The answer should reproduce every entry exactly and contain no images.

Version difference data:
== Segment start ==
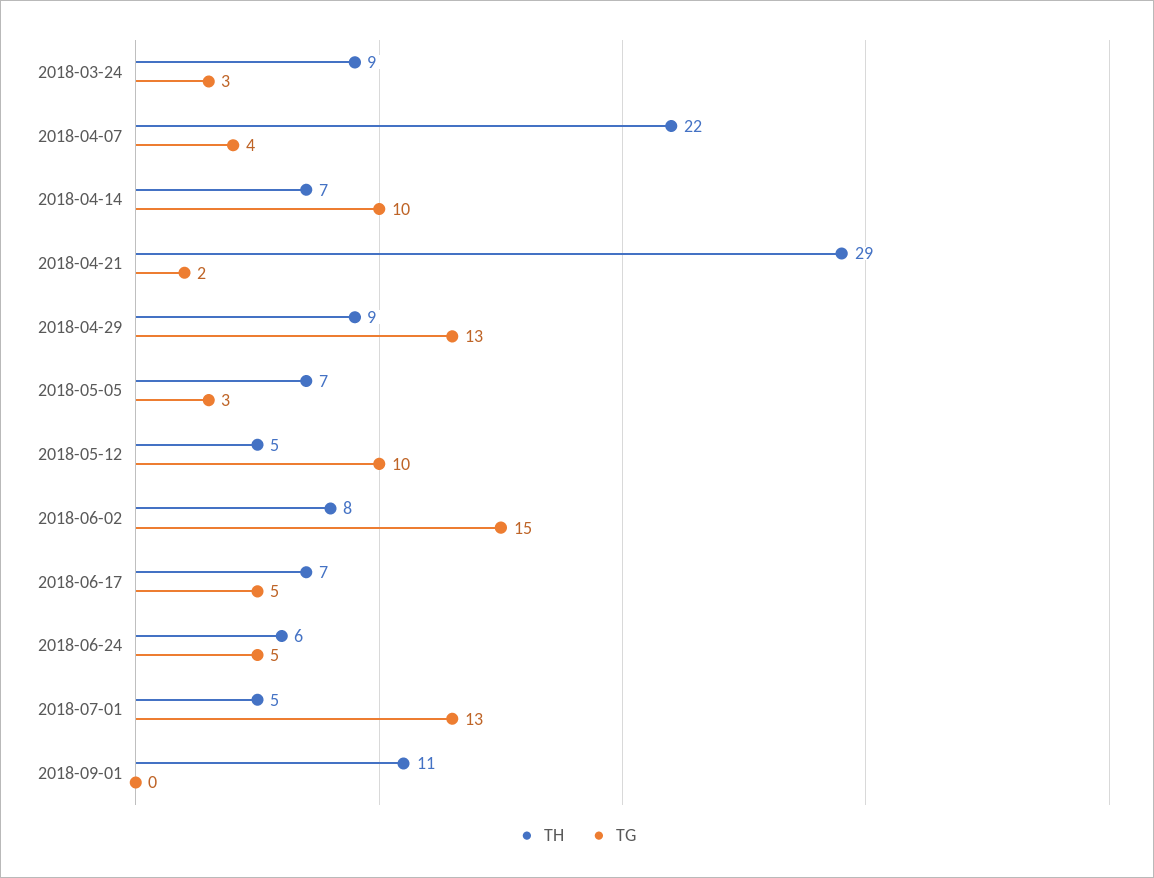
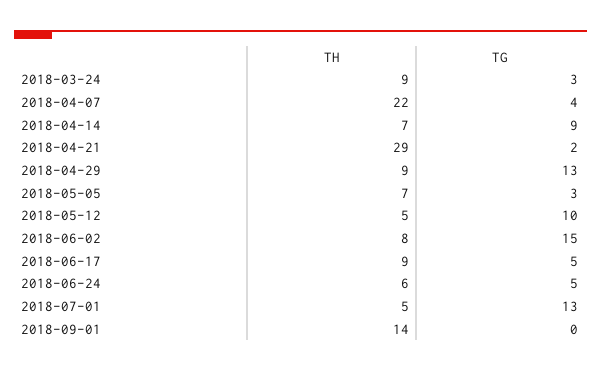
  {
    "TH": {
      "2018-03-24": 9,
      "2018-04-07": 22,
      "2018-04-14": 7,
      "2018-04-21": 29,
      "2018-04-29": 9,
      "2018-05-05": 7,
      "2018-05-12": 5,
      "2018-06-02": 8,
-     "2018-06-17": 7,
+     "2018-06-17": 9,
      "2018-06-24": 6,
      "2018-07-01": 5,
-     "2018-09-01": 11
+     "2018-09-01": 14
    },
    "TG": {
      "2018-03-24": 3,
      "2018-04-07": 4,
-     "2018-04-14": 10,
+     "2018-04-14": 9,
      "2018-04-21": 2,
      "2018-04-29": 13,
      "2018-05-05": 3,
      "2018-05-12": 10,
      "2018-06-02": 15,
      "2018-06-17": 5,
      "2018-06-24": 5,
      "2018-07-01": 13,
      "2018-09-01": 0
    }
  }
== Segment end ==
THE COMPLETED TASK:
  {
    "TH": {
      "2018-03-24": 9,
      "2018-04-07": 22,
      "2018-04-14": 7,
      "2018-04-21": 29,
      "2018-04-29": 9,
      "2018-05-05": 7,
      "2018-05-12": 5,
      "2018-06-02": 8,
-     "2018-06-17": 7,
+     "2018-06-17": 9,
      "2018-06-24": 6,
      "2018-07-01": 5,
-     "2018-09-01": 11
+     "2018-09-01": 14
    },
    "TG": {
      "2018-03-24": 3,
      "2018-04-07": 4,
-     "2018-04-14": 10,
+     "2018-04-14": 9,
      "2018-04-21": 2,
      "2018-04-29": 13,
      "2018-05-05": 3,
      "2018-05-12": 10,
      "2018-06-02": 15,
      "2018-06-17": 5,
      "2018-06-24": 5,
      "2018-07-01": 13,
      "2018-09-01": 0
    }
  }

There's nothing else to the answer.